» **Exercise directions**: Retype each entry verbatim. Do not include the images.
------ Data under study
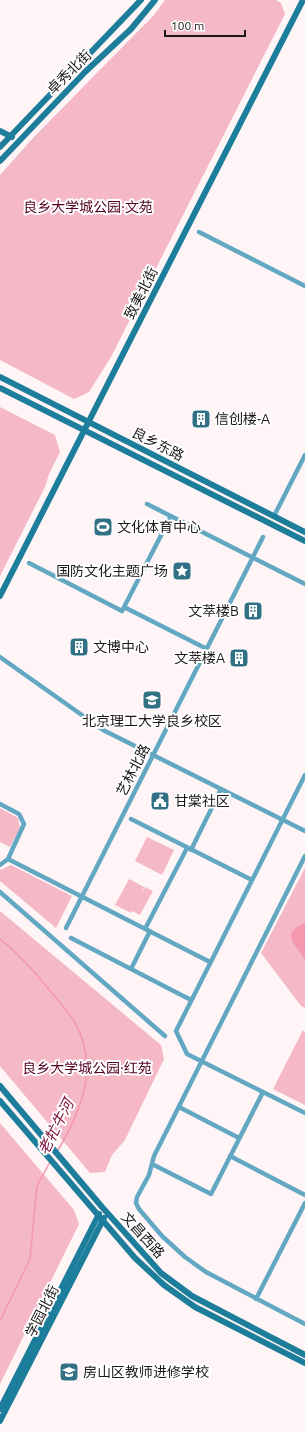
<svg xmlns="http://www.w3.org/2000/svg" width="305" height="1432" font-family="Ubuntu,'Noto Sans SC',sans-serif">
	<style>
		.green { fill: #f4b8c6 }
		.water { fill: #f597af }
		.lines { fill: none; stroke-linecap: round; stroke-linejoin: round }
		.stream { stroke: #f597af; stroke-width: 1.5 }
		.street { stroke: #63a8c2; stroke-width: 4.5 }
		.secondary { stroke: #1d7e9c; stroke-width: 6 }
		.labels { text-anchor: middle; stroke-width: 4; stroke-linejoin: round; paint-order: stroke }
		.street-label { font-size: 14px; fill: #1c1718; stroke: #fff }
		.park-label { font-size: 14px; fill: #530023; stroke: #fff }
		.poi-label { font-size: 14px; fill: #1c1718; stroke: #fff; text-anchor: start }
		.water-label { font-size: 15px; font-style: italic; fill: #821540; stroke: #fff }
	</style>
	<rect width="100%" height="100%" fill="#fff4f6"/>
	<path class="green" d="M165,0H276L281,3L285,14L111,357L89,392L74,399L0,360V175L33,138L154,15Z
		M0,407L55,435L60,452L49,474L45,487L0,576Z
		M0,808L18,818L20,828L10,847L0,842Z
		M147,837L174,850L162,875L135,861Z
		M11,865L72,896L56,928L0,881V870Z
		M305,868V1008L301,1006L261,953Z
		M129,879L144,887L141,894L145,887L153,891L140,915L132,911L131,913L115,905Z
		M0,911L161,1045L164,1059L125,1140L112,1155L105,1172L90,1173L0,1066Z
		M303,1030L305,1032V1105L273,1089Z
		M0,1123L74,1210L79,1224L0,1384Z"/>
	<path class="water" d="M305,923V960C296,944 279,934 305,923Z"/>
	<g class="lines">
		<path class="stream" d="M0,939C18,953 33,970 47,987C56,998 66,1009 74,1021C100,1065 82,1110 58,1150
			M0,1321L30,1259L37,1186L50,1162"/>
		<path class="street" d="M199,232L305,286
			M147,504L305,584
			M274,516L305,455
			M29,563L122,611L171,516
			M124,607L207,649
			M0,657L103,730L305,831
			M305,775L176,1031L187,1054L305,1113
			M0,804L19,814L24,824L8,859L0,865
			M131,819L252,880
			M191,850L221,789
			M305,856L154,1156L149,1175L137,1197L136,1203L139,1209L162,1236L185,1257L206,1272L305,1324
			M8,859L210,962
			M0,892L165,1036
			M66,928L263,537
			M145,929L187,848
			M71,938L191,1000
			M131,969L150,931
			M179,1107L239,1138
			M230,1156L305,1195
			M152,1164L211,1194L263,1092
			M256,1299L305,1203"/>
		<path class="secondary" d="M0,131L12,137
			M0,147L141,0
			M0,161L85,72L131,29L155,0
			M0,377L305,532
			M0,388L305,541
			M0,596L303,0
			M0,1086L102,1207L161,1273L192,1296L305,1355
			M0,1101L135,1258L164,1285L195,1307L305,1363
			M0,1409L99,1214
			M0,1421L104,1218"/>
	</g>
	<defs>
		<symbol id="building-square" viewBox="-11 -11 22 22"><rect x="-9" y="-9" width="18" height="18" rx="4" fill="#327086" stroke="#fff"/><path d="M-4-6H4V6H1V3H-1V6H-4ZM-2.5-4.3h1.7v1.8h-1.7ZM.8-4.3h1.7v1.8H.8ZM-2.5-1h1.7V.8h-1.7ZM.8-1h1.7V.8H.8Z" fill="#fff"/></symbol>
		<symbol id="stadium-square" viewBox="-11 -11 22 22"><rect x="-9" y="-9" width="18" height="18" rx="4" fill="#327086" stroke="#fff"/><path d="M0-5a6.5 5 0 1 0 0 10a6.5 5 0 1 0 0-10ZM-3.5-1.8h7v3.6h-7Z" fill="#fff"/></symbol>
		<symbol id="sight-square" viewBox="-11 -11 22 22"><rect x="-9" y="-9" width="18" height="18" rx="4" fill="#327086" stroke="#fff"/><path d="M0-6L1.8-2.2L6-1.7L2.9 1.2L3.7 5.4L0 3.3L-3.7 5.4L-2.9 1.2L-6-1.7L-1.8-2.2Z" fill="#fff"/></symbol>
		<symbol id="university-square" viewBox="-11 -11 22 22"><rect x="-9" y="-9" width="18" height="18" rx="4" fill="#327086" stroke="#fff"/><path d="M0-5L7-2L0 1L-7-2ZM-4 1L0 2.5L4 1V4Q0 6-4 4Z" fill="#fff"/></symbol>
		<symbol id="civic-square" viewBox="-11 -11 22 22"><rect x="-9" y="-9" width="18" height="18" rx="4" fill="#327086" stroke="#fff"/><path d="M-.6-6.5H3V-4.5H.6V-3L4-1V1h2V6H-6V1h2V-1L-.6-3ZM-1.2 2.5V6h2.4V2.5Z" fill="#fff"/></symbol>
		<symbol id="school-square" viewBox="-11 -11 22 22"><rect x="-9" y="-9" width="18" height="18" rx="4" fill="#327086" stroke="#fff"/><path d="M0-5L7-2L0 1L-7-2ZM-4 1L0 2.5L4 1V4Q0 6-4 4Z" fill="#fff"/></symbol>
	</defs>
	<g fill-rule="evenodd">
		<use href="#building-square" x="190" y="408" width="22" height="22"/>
		<use href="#stadium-square" x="92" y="516" width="22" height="22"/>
		<use href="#sight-square" x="171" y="560" width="22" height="22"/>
		<use href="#building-square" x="242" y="600" width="22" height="22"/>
		<use href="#building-square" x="68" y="636" width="22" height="22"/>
		<use href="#building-square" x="228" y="647" width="22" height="22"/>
		<use href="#university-square" x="141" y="689" width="22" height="22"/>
		<use href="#civic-square" x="149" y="790" width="22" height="22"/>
		<use href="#school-square" x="58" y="1361" width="22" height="22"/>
	</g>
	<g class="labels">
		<g class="street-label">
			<text transform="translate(69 72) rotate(-45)" y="5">卓秀北街</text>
			<text transform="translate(141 293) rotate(-63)" y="5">致美北街</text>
			<text transform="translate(158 444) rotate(27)" y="5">良乡东路</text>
			<text transform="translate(133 770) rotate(-63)" y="5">艺林北路</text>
			<text transform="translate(143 1235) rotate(48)" y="5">文昌西路</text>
			<text transform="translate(42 1311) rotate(-63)" y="5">学园北街</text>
		</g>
		<g class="park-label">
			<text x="88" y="212">良乡大学城公园·文苑</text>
			<text x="87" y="1073">良乡大学城公园·红苑</text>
		</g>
		<g class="poi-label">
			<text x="215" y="424">信创楼-A</text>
			<text x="117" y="532">文化体育中心</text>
			<text x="168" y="576" text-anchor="end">国防文化主题广场</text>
			<text x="239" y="616" text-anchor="end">文萃楼B</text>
			<text x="93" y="652">文博中心</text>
			<text x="225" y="663" text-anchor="end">文萃楼A</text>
			<text x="152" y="726" text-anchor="middle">北京理工大学良乡校区</text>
			<text x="174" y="806">甘棠社区</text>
			<text x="83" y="1377">房山区教师进修学校</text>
		</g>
		<g class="water-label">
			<text transform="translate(56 1127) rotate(-63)" y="5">老牤牛河</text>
		</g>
	</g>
	<path d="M165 30v6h80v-6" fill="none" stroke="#1c1718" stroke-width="2"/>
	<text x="171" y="30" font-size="12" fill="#1c1718" stroke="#ffffff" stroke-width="3" paint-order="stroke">100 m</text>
</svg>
------------
» **Reply**:
<svg xmlns="http://www.w3.org/2000/svg" width="305" height="1432" font-family="Ubuntu,'Noto Sans SC',sans-serif">
	<style>
		.green { fill: #f4b8c6 }
		.water { fill: #f597af }
		.lines { fill: none; stroke-linecap: round; stroke-linejoin: round }
		.stream { stroke: #f597af; stroke-width: 1.5 }
		.street { stroke: #63a8c2; stroke-width: 4.5 }
		.secondary { stroke: #1d7e9c; stroke-width: 6 }
		.labels { text-anchor: middle; stroke-width: 4; stroke-linejoin: round; paint-order: stroke }
		.street-label { font-size: 14px; fill: #1c1718; stroke: #fff }
		.park-label { font-size: 14px; fill: #530023; stroke: #fff }
		.poi-label { font-size: 14px; fill: #1c1718; stroke: #fff; text-anchor: start }
		.water-label { font-size: 15px; font-style: italic; fill: #821540; stroke: #fff }
	</style>
	<rect width="100%" height="100%" fill="#fff4f6"/>
	<path class="green" d="M165,0H276L281,3L285,14L111,357L89,392L74,399L0,360V175L33,138L154,15Z
		M0,407L55,435L60,452L49,474L45,487L0,576Z
		M0,808L18,818L20,828L10,847L0,842Z
		M147,837L174,850L162,875L135,861Z
		M11,865L72,896L56,928L0,881V870Z
		M305,868V1008L301,1006L261,953Z
		M129,879L144,887L141,894L145,887L153,891L140,915L132,911L131,913L115,905Z
		M0,911L161,1045L164,1059L125,1140L112,1155L105,1172L90,1173L0,1066Z
		M303,1030L305,1032V1105L273,1089Z
		M0,1123L74,1210L79,1224L0,1384Z"/>
	<path class="water" d="M305,923V960C296,944 279,934 305,923Z"/>
	<g class="lines">
		<path class="stream" d="M0,939C18,953 33,970 47,987C56,998 66,1009 74,1021C100,1065 82,1110 58,1150
			M0,1321L30,1259L37,1186L50,1162"/>
		<path class="street" d="M199,232L305,286
			M147,504L305,584
			M274,516L305,455
			M29,563L122,611L171,516
			M124,607L207,649
			M0,657L103,730L305,831
			M305,775L176,1031L187,1054L305,1113
			M0,804L19,814L24,824L8,859L0,865
			M131,819L252,880
			M191,850L221,789
			M305,856L154,1156L149,1175L137,1197L136,1203L139,1209L162,1236L185,1257L206,1272L305,1324
			M8,859L210,962
			M0,892L165,1036
			M66,928L263,537
			M145,929L187,848
			M71,938L191,1000
			M131,969L150,931
			M179,1107L239,1138
			M230,1156L305,1195
			M152,1164L211,1194L263,1092
			M256,1299L305,1203"/>
		<path class="secondary" d="M0,131L12,137
			M0,147L141,0
			M0,161L85,72L131,29L155,0
			M0,377L305,532
			M0,388L305,541
			M0,596L303,0
			M0,1086L102,1207L161,1273L192,1296L305,1355
			M0,1101L135,1258L164,1285L195,1307L305,1363
			M0,1409L99,1214
			M0,1421L104,1218"/>
	</g>
	<defs>
		<symbol id="building-square" viewBox="-11 -11 22 22"><rect x="-9" y="-9" width="18" height="18" rx="4" fill="#327086" stroke="#fff"/><path d="M-4-6H4V6H1V3H-1V6H-4ZM-2.5-4.3h1.7v1.8h-1.7ZM.8-4.3h1.7v1.8H.8ZM-2.5-1h1.7V.8h-1.7ZM.8-1h1.7V.8H.8Z" fill="#fff"/></symbol>
		<symbol id="stadium-square" viewBox="-11 -11 22 22"><rect x="-9" y="-9" width="18" height="18" rx="4" fill="#327086" stroke="#fff"/><path d="M0-5a6.5 5 0 1 0 0 10a6.5 5 0 1 0 0-10ZM-3.5-1.8h7v3.6h-7Z" fill="#fff"/></symbol>
		<symbol id="sight-square" viewBox="-11 -11 22 22"><rect x="-9" y="-9" width="18" height="18" rx="4" fill="#327086" stroke="#fff"/><path d="M0-6L1.8-2.2L6-1.7L2.9 1.2L3.7 5.4L0 3.3L-3.7 5.4L-2.9 1.2L-6-1.7L-1.8-2.2Z" fill="#fff"/></symbol>
		<symbol id="university-square" viewBox="-11 -11 22 22"><rect x="-9" y="-9" width="18" height="18" rx="4" fill="#327086" stroke="#fff"/><path d="M0-5L7-2L0 1L-7-2ZM-4 1L0 2.5L4 1V4Q0 6-4 4Z" fill="#fff"/></symbol>
		<symbol id="civic-square" viewBox="-11 -11 22 22"><rect x="-9" y="-9" width="18" height="18" rx="4" fill="#327086" stroke="#fff"/><path d="M-.6-6.5H3V-4.5H.6V-3L4-1V1h2V6H-6V1h2V-1L-.6-3ZM-1.2 2.5V6h2.4V2.5Z" fill="#fff"/></symbol>
		<symbol id="school-square" viewBox="-11 -11 22 22"><rect x="-9" y="-9" width="18" height="18" rx="4" fill="#327086" stroke="#fff"/><path d="M0-5L7-2L0 1L-7-2ZM-4 1L0 2.5L4 1V4Q0 6-4 4Z" fill="#fff"/></symbol>
	</defs>
	<g fill-rule="evenodd">
		<use href="#building-square" x="190" y="408" width="22" height="22"/>
		<use href="#stadium-square" x="92" y="516" width="22" height="22"/>
		<use href="#sight-square" x="171" y="560" width="22" height="22"/>
		<use href="#building-square" x="242" y="600" width="22" height="22"/>
		<use href="#building-square" x="68" y="636" width="22" height="22"/>
		<use href="#building-square" x="228" y="647" width="22" height="22"/>
		<use href="#university-square" x="141" y="689" width="22" height="22"/>
		<use href="#civic-square" x="149" y="790" width="22" height="22"/>
		<use href="#school-square" x="58" y="1361" width="22" height="22"/>
	</g>
	<g class="labels">
		<g class="street-label">
			<text transform="translate(69 72) rotate(-45)" y="5">卓秀北街</text>
			<text transform="translate(141 293) rotate(-63)" y="5">致美北街</text>
			<text transform="translate(158 444) rotate(27)" y="5">良乡东路</text>
			<text transform="translate(133 770) rotate(-63)" y="5">艺林北路</text>
			<text transform="translate(143 1235) rotate(48)" y="5">文昌西路</text>
			<text transform="translate(42 1311) rotate(-63)" y="5">学园北街</text>
		</g>
		<g class="park-label">
			<text x="88" y="212">良乡大学城公园·文苑</text>
			<text x="87" y="1073">良乡大学城公园·红苑</text>
		</g>
		<g class="poi-label">
			<text x="215" y="424">信创楼-A</text>
			<text x="117" y="532">文化体育中心</text>
			<text x="168" y="576" text-anchor="end">国防文化主题广场</text>
			<text x="239" y="616" text-anchor="end">文萃楼B</text>
			<text x="93" y="652">文博中心</text>
			<text x="225" y="663" text-anchor="end">文萃楼A</text>
			<text x="152" y="726" text-anchor="middle">北京理工大学良乡校区</text>
			<text x="174" y="806">甘棠社区</text>
			<text x="83" y="1377">房山区教师进修学校</text>
		</g>
		<g class="water-label">
			<text transform="translate(56 1127) rotate(-63)" y="5">老牤牛河</text>
		</g>
	</g>
	<path d="M165 30v6h80v-6" fill="none" stroke="#1c1718" stroke-width="2"/>
	<text x="171" y="30" font-size="12" fill="#1c1718" stroke="#ffffff" stroke-width="3" paint-order="stroke">100 m</text>
</svg>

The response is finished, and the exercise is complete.